The G-20 needs continuity to remain credible. Extending its growth agenda and target beyond 2018 is a good way of achieving this. The group has already quietly dropped the October 2013 baseline, measuring instead the growth impact of its reforms. This makes sense and provides a better measure of the G-20’s progress. But given progress has been slow, Argentina will need to do something to revitalize the process and increase ambition.

Competition reform, I argue, provides a solution. Reforms to boost competition within G-20 economies are an existing theme of the growth agenda, so it provides the much-needed continuity. But while reforms on competition have been the largest contributor to the growth target, they have also made up the smallest number of commitments.

Make no mistake: G-20 economies have a significant competition problem, in that there’s not enough of it. Market concentration increased 38 percent in the United States over the 15 years to 2012. More than half of Australia’s markets are concentrated. The family-owned Chaebol conglomerates in South Korea are wreaking economic and political havoc. The “third arrow” of Japanese Prime Minister Shinzo Abe’s economic policies is still largely in its quiver. Canada is struggling on telecommunications reform. Uncompetitive state-owned enterprises are an albatross around Chinese President Xi Jinping’s neck.

Weak competition is a challenge that touches every G-20 country. It has been linked to rising inequality, weak investment, low innovation, poor wage growth, higher prices, and declining productivity. Weak competition is ripe for a strong push. Delivering coordinated commitments to boost competition and to review national competition policies to achieve a postponed G-20 growth target will promote continuity, credibility, and, above all, growth.

But some will question whether the G-20 can really influence domestic competition reform.

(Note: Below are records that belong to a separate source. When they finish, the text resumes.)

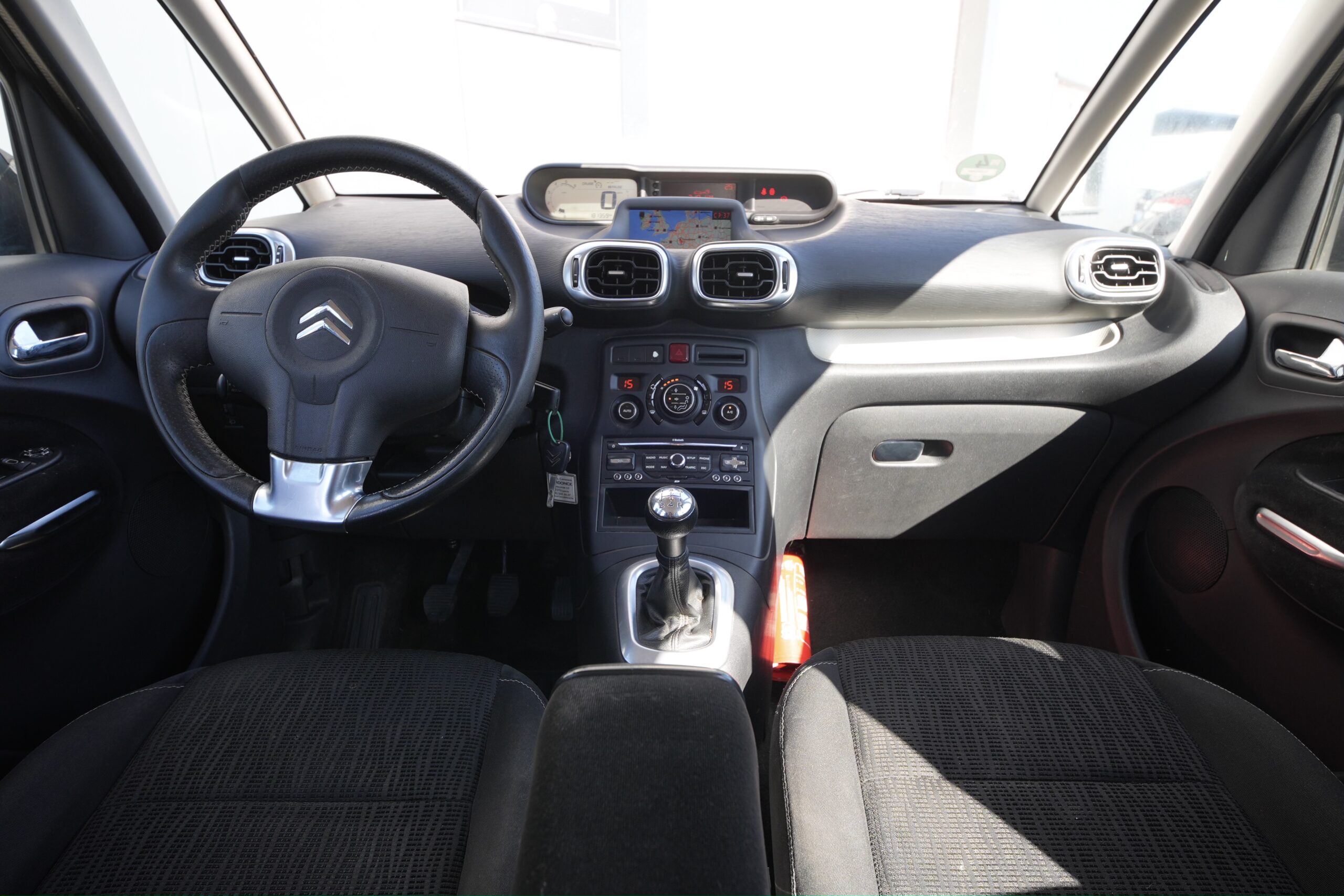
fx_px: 504
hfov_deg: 106.3
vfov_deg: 83.3
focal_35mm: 14
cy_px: 448
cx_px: 672
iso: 100
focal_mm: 9
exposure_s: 1/60
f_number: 4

What could the Argentinian host year actually deliver?

There are reasons to be skeptical. Competition reforms are very country-specific. They are often ill-defined, long-run processes that challenge deeply-vested political interests and test the political capital of even the most popular politicians. Would countries really do anything differently because of the G-20?

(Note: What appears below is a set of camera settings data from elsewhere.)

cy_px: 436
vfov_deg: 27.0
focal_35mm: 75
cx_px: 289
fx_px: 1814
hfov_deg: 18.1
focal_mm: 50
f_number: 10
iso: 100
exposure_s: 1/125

Yes, they would. My research in interviewing more than 50 leaders, central bank governors, finance ministers, and officials from across G-20 countries suggests that the group can, and does, influence domestic structural policies. However, this influence shouldn’t be overstated. While it’s wrong to say it has no influence at all, it’s also wrong to say that the G-20 drives domestic structural reform agendas.

Instead, the G-20 helps policymakers to sell difficult reforms domestically, particularly in small and medium-sized economies, by pointing to a global economic consensus. The group can help shift a country’s priorities. It can give policymakers new ideas, create pressure for the timely implementation of commitments, and be used to leverage domestic legislatures. The G-20 influences how policymakers think, build consensus, and engage in peer-to-peer learning on best-practice policies and approaches to implementation.

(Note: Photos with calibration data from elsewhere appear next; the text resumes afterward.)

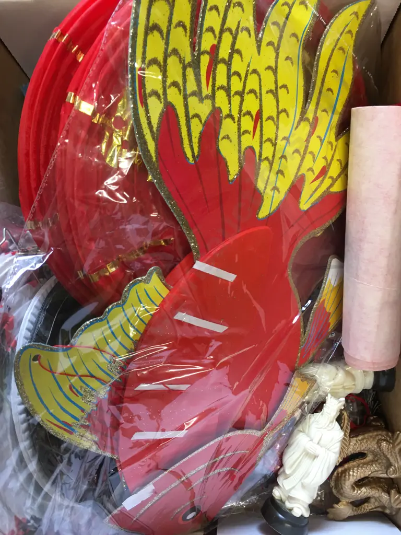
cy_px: 268
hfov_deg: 48.2
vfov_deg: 61.7
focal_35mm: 29
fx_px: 448
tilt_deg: -78.9
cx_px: 200
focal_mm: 4.15
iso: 40
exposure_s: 1/33
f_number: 2.2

Most importantly, having G-20 countries undertake structural reform together results in a whole that is greater than the sum of its parts. Through positive spillovers, the overall benefit to G-20 GDP from undertaking structural reforms can be 25 percent larger if they work together, according to the International Monetary Fund and the OECD. Coordination makes structural reform both politically easier and economically more powerful.

The Argentinian host year needs continuity, but a mere re-branding of the growth agenda is not good enough. As the Argentinian proverb goes: “a monkey dressed in silk is a monkey no less.” Next year is Argentina’s opportunity to revitalize the G-20, and its reformist, President Mauricio Macri, is the person to do it.